The goal of life is understood as the final result that determines the entire chain of unconscious phenomena of life and conscious actions of a person. The unconscious phenomena of life are determined by this result because it is already presented to the creative mind at the moment of creation, and therefore objectively it is the cause of the origin and process of these phenomena. In the proper sense, the final result serves as the goal for conscious actions of a person, which are determined by the consciousness of the final result. The consciousness of the final result is the idea of the goal (the idea of happiness, the idea of perfection, the idea of the glory of God). This consciousness can be directed either to the final result itself, as to something completed and expected at the end of the life process, which gives the ideal of life, or to the laws and ways of realizing the ideal in the process of life, which gives the concept of purpose. The concept of purpose is the meaning of life.

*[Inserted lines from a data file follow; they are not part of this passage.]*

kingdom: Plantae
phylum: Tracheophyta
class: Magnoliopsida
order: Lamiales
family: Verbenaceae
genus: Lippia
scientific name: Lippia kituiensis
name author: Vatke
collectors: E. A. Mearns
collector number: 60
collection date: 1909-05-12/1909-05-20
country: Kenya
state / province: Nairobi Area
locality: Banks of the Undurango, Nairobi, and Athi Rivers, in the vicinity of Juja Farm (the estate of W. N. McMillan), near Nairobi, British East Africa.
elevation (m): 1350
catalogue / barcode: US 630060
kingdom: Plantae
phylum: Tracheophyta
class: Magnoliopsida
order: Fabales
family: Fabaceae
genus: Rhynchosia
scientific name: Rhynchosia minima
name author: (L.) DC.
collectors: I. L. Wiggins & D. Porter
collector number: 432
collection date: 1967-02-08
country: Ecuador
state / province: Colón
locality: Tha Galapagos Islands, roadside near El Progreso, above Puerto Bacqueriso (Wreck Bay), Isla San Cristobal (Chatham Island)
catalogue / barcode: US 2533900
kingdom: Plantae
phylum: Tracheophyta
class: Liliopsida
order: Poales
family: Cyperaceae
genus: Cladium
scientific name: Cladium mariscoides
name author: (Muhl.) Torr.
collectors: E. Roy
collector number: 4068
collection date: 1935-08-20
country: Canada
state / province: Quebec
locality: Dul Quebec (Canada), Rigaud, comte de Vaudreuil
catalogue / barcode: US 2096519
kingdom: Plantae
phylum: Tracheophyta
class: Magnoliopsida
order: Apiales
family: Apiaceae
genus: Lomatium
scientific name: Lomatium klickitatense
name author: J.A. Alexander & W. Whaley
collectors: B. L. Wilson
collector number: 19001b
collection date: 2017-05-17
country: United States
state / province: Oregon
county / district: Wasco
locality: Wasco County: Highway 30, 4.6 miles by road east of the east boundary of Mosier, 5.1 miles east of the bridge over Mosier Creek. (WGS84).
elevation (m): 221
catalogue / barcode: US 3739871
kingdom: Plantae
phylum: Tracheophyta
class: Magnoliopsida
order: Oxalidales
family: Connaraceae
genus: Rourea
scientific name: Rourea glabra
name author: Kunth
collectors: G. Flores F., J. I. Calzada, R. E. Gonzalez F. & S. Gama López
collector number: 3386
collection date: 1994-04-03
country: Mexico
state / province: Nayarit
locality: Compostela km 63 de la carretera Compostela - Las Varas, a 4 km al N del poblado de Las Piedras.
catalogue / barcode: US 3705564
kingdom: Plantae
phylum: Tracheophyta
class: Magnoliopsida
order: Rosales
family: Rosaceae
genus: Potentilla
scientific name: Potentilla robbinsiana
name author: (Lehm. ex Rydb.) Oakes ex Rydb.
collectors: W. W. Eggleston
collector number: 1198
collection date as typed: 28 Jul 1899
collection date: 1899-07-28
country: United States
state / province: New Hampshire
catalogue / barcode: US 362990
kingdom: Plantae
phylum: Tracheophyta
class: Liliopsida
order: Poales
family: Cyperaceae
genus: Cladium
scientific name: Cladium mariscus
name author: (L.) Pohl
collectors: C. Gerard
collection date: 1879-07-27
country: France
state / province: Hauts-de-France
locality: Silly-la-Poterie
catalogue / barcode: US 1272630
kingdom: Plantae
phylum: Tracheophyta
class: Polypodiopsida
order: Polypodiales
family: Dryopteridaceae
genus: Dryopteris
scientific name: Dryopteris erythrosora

Истинная цель жизни — не только как общая цель в отличие от частных целей, руководящих тою или другою областью человеческой деятельности, но, главным образом, в противоположность ложно понимаемым целям — определяется с формальной стороны следующими тремя признаками.

Истинная цель имеет основания в действительной жизни, так как она служит причиною бессознательных явлений жизни и всего ее естественного течения. Если не постигнуть, то, по крайней мере, обосновать высшую цель можно эмпирически, путем наблюдения и изучения биологического и исторического прошлого.